[Version comparison data]
----------------

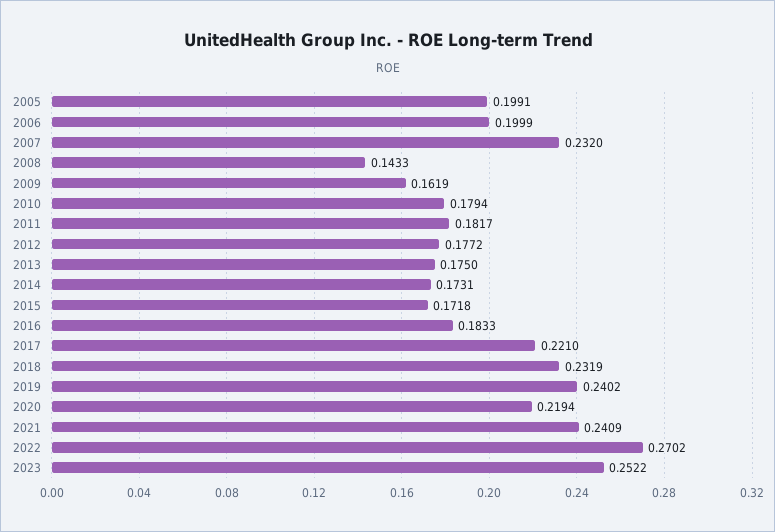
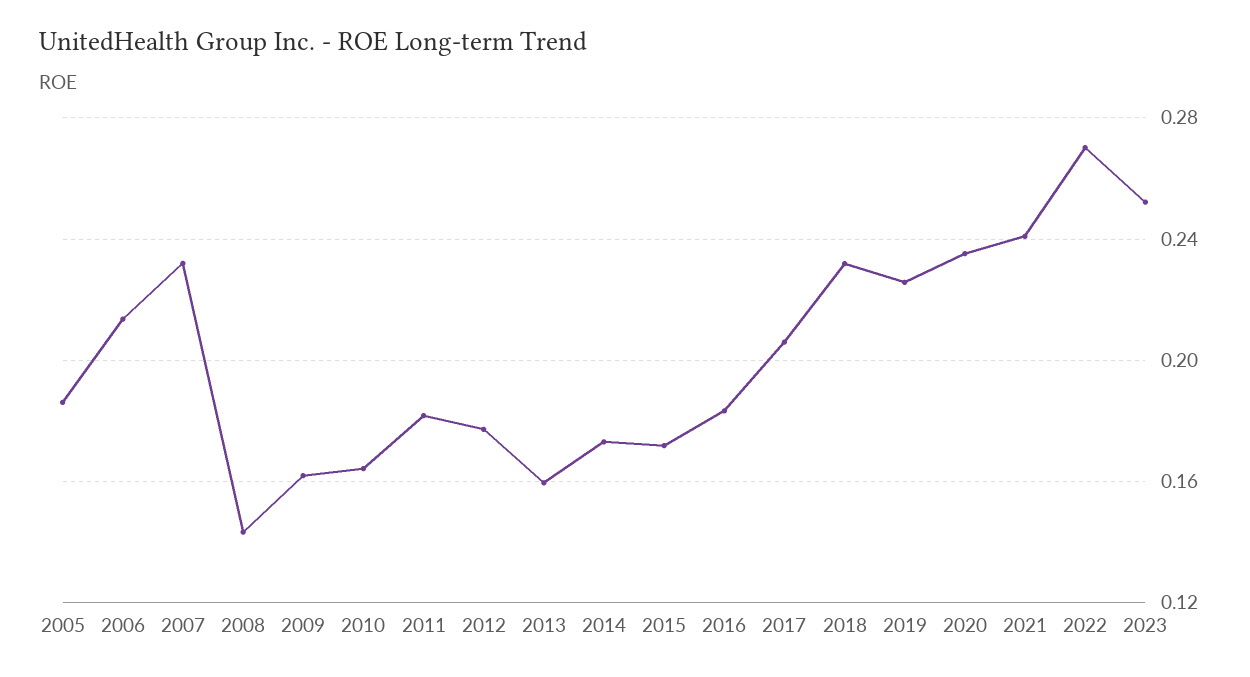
  {
-   "2005": 0.1991,
+   "2005": 0.185,
-   "2006": 0.1999,
+   "2006": 0.215,
    "2007": 0.232,
    "2008": 0.1433,
    "2009": 0.1619,
-   "2010": 0.1794,
+   "2010": 0.165,
    "2011": 0.1817,
    "2012": 0.1772,
-   "2013": 0.175,
+   "2013": 0.16,
    "2014": 0.1731,
    "2015": 0.1718,
    "2016": 0.1833,
-   "2017": 0.221,
+   "2017": 0.205,
    "2018": 0.2319,
-   "2019": 0.2402,
+   "2019": 0.225,
-   "2020": 0.2194,
+   "2020": 0.235,
    "2021": 0.2409,
    "2022": 0.2702,
    "2023": 0.2522
  }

----------------

**WHAT THIS TASK INVOLVES:**
Copy each of the entries above precisely, and drop whatever pictures they hold.

**ANSWER SPACE:**
  {
-   "2005": 0.1991,
+   "2005": 0.185,
-   "2006": 0.1999,
+   "2006": 0.215,
    "2007": 0.232,
    "2008": 0.1433,
    "2009": 0.1619,
-   "2010": 0.1794,
+   "2010": 0.165,
    "2011": 0.1817,
    "2012": 0.1772,
-   "2013": 0.175,
+   "2013": 0.16,
    "2014": 0.1731,
    "2015": 0.1718,
    "2016": 0.1833,
-   "2017": 0.221,
+   "2017": 0.205,
    "2018": 0.2319,
-   "2019": 0.2402,
+   "2019": 0.225,
-   "2020": 0.2194,
+   "2020": 0.235,
    "2021": 0.2409,
    "2022": 0.2702,
    "2023": 0.2522
  }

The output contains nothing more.